Several recommendations issued during the beginning of the COVID-19 pandemic imply that prognostication methods currently used in clinical practice can be sufficiently certain to justify triage decisions for individuals, e.g. treatment withdrawal [9]. Some professional organisations, however, have advised against using these methods, notably illness severity scores, for individual prognostication in this situation [55]. We have provided arguments that predictions for individuals based on statistical models are uncertain in principle, although the extent of uncertainty may vary depending on reference groups as well as sampling and modeling techniques. Thus, the appropriate answer to questions about prognosis in an individual is ‘We don't know’ in most cases. Consequently, irreversible decisions should not be solely based on group statistics. By using quantitative measures of uncertainty in individual cases [22], statistical predictions can still be considered for decision-making though, but in a more cautious and transparent way to adhere to the principles of medical ethics, especially non-maleficence and justice [21]. In addition to the traditional methods for prognostication, TLTs could provide a framework for individualised predictions in the future that is expected to reduce but not abolish predictive uncertainty.
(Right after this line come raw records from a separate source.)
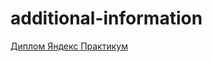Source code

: # additional-information
[Диплом Яндекс Практикум](https://drive.google.com/file/d/1DnFrVq8yGMssGVj52TFzR9_B9mtY-RCo/view?usp=sharing) 

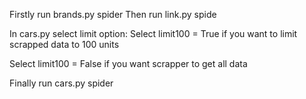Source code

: 
Firstly run brands.py spider
Then run link.py spide

In cars.py select limit option:
Select limit100 = True if you want to limit scrapped data to 100 units

Select limit100 = False if you want scrapper to get all data

Finally run cars.py spider
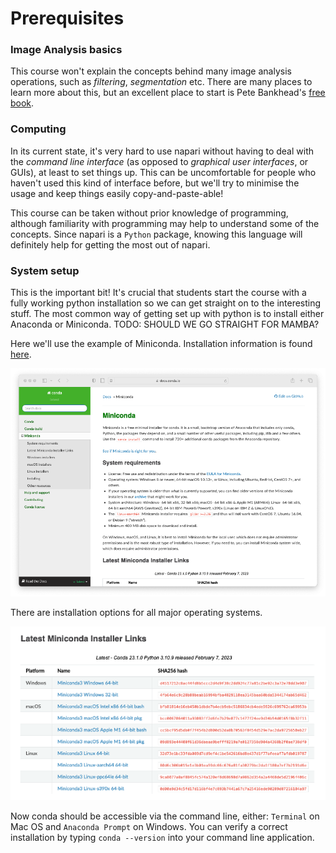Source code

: # Prerequisites

### Image Analysis basics
This course won't explain the concepts behind many image analysis operations, such as _filtering_, _segmentation_ etc. There are many places to learn more about this, but an excellent place to start is Pete Bankhead's [free book](https://bioimagebook.github.io/index.html).

### Computing
In its current state, it's very hard to use napari without having to deal with the _command line interface_ (as opposed to _graphical user interfaces_, or GUIs), at least to set things up. This can be uncomfortable for people who haven't used this kind of interface before, but we'll try to minimise the usage and keep things easily copy-and-paste-able!

This course can be taken without prior knowledge of programming, although familiarity with programming may help to understand some of the concepts. Since napari is a `Python` package, knowing this language will definitely help for getting the most out of napari.

### System setup
This is the important bit! It's crucial that students start the course with a fully working python installation so we can get straight on to the interesting stuff. The most common way of getting set up with python is to install either Anaconda or Miniconda. TODO: SHOULD WE GO STRAIGHT FOR MAMBA?

Here we'll use the example of Miniconda. Installation information is found [here](https://docs.conda.io/projects/miniconda/en/latest/miniconda-install.html).

![Miniconda](images/miniconda.png)

There are installation options for all major operating systems.

![Downloads for miniconda](images/miniconda_downloads.png)

Now conda should be accessible via the command line, either: `Terminal` on Mac OS and `Anaconda Prompt` on Windows. You can verify a correct installation by typing `conda --version` into your command line application.
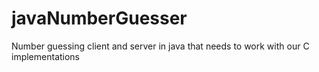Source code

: # javaNumberGuesser
Number guessing client and server in java that needs to work with our C implementations
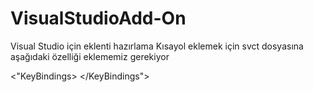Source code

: # VisualStudioAdd-On
Visual Studio için eklenti hazırlama
Kısayol eklemek için svct dosyasına aşağıdaki özelliği eklememiz gerekiyor

 
  <"KeyBindings>
    <KeyBinding guid="guidXmlFomatterPackageCmdSet" id="XMLFormatterFormat" editor="guidVSStd97" mod1="CONTROL"  key1="Q"  />
  </KeyBindings">
  
  
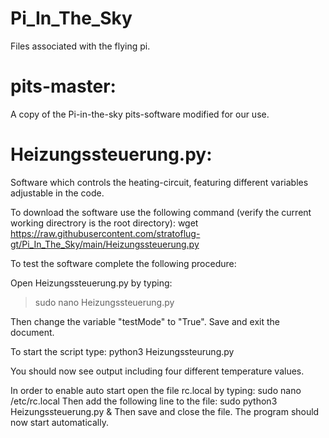 # Pi_In_The_Sky
Files associated with the flying pi.

# pits-master: 
A copy of the Pi-in-the-sky pits-software modified for our use.

# Heizungssteuerung.py:
Software which controls the heating-circuit, featuring different variables adjustable in the code.

To download the software use the following command (verify the current working directrory is the root directory):
  wget https://raw.githubusercontent.com/stratoflug-gt/Pi_In_The_Sky/main/Heizungssteuerung.py

To test the software complete the following procedure:

Open Heizungssteuerung.py by typing:
  > sudo nano Heizungssteuerung.py
  
Then change the variable "testMode" to "True". Save and exit the document.

To start the script type:
  python3 Heizungssteurung.py

You should now see output including four different temperature values.

In order to enable auto start open the file rc.local by typing:
  sudo nano /etc/rc.local
Then add the following line to the file:
  sudo python3 Heizungssteuerung.py & 
Then save and close the file. The program should now start automatically.
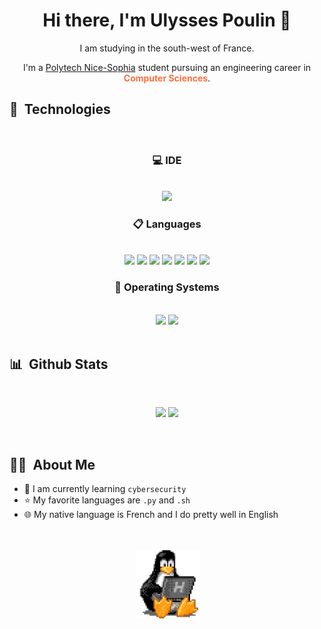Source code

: <h1 align="center"> Hi there, I'm Ulysses Poulin 👋</h1>

<div align="center">
<p>I am studying in the south-west of France.</p>  
<p>I'm a <a href="https://polytech.univ-cotedazur.fr/">Polytech Nice-Sophia</a> student pursuing an engineering career in <b style="color:#FF6F3C">Computer Sciences</b>.</p
<br/>
</div>

## 🔬 &nbsp;Technologies
<br/>


<div align="center">

<h3>💻 IDE</h3>
<br/>

<img src="https://img.shields.io/badge/Visual%20Studio%20Code-0078d7.svg?style=for-the-badge&logo=visual-studio-code&logoColor=white" height=25/>


<br/>
<h3>📋 Languages</h3>
<br/>

<img src="https://img.shields.io/badge/python-3670A0?style=for-the-badge&logo=python&logoColor=ffdd54" height=25/>
<img src="https://img.shields.io/badge/java-%23ED8B00.svg?style=for-the-badge&logo=java&logoColor=white" height=25/>
<img src="https://img.shields.io/badge/javascript-%23323330.svg?style=for-the-badge&logo=javascript&logoColor=%23F7DF1E" height=25/>
<img src="https://img.shields.io/badge/html-%23E34F26.svg?style=for-the-badge&logo=html5&logoColor=white" height=25/>
<img src="https://img.shields.io/badge/css-%231572B6.svg?style=for-the-badge&logo=css3&logoColor=white" height=25/>
<img src="https://img.shields.io/badge/markdown-%23000000.svg?style=for-the-badge&logo=markdown&logoColor=white" height=25/>
<img src="https://img.shields.io/badge/shell_script-%23121011.svg?style=for-the-badge&logo=gnu-bash&logoColor=white" height=25/>


<br/>
<h3>💾 Operating Systems</h3>
<br/>

<img src="https://img.shields.io/badge/Windows-0078D6?style=for-the-badge&logo=windows&logoColor=white" height=25/>
<img src="https://img.shields.io/badge/Linux-FCC624?style=for-the-badge&logo=linux&logoColor=black" height=25/>
</div>

<br/>

## 📊 &nbsp;Github Stats

<br/>
<p align="center">
<img width="42%" src="https://github-readme-stats.vercel.app/api/top-langs/?username=upoulin&layout=compact&langs_count=6&bg_color=155263&title_color=FFC93C&text_color=e6eef0&hide_border=true" />
<img width="49.5%" src="https://github-readme-stats.vercel.app/api?username=upoulin&show_icons=true&bg_color=155263&title_color=FFC93C&text_color=e6eef0&icon_color=FF9A3C&hide_border=true" />
</p>
<br/>

## 👨‍🎓 &nbsp;About Me

- 🏫&nbsp;I am currently learning `cybersecurity`
- ⭐&nbsp;My favorite languages are `.py` and `.sh`
- 🌐&nbsp;My native language is French and I do pretty well in English

<br/>
<br/>

<div align="center">
<img src="images/tux.gif" width="100">
</div>
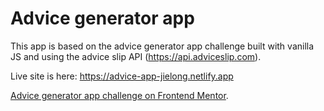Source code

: # Advice generator app

This app is based on the advice generator app challenge built with vanilla JS and using the advice slip API (https://api.adviceslip.com). 

Live site is here: https://advice-app-jielong.netlify.app

 [Advice generator app challenge on Frontend Mentor](https://www.frontendmentor.io/challenges/advice-generator-app-QdUG-13db). 
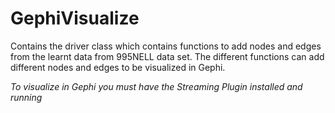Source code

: # GephiVisualize

Contains the driver class which contains functions to add nodes and edges from the learnt data from 995NELL data set. 
The different functions can add different nodes and edges to be visualized in Gephi. 

*To visualize in Gephi you must have the Streaming Plugin installed and running*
However, the benefit-to-cost ratio of its implementation will depend on the valuation of immaterial benefits for society which is outside the realm of clinical medicine [8]. Prognosis-dependent decisions for individuals are not only relevant to critical care but constitute a system-wide issue in medicine, for example with respect to the development of economically sustainable healthcare models. Thus, predictive modeling for individual patients is of general importance and needs to be further developed. An individualised system identification through longitudinal data analysis may assist to understand an individual's capacity to recover from an illness and, thereby, help to achieve these goals. The data-rich environment of critical care provides an excellent framework for pilot studies in this field.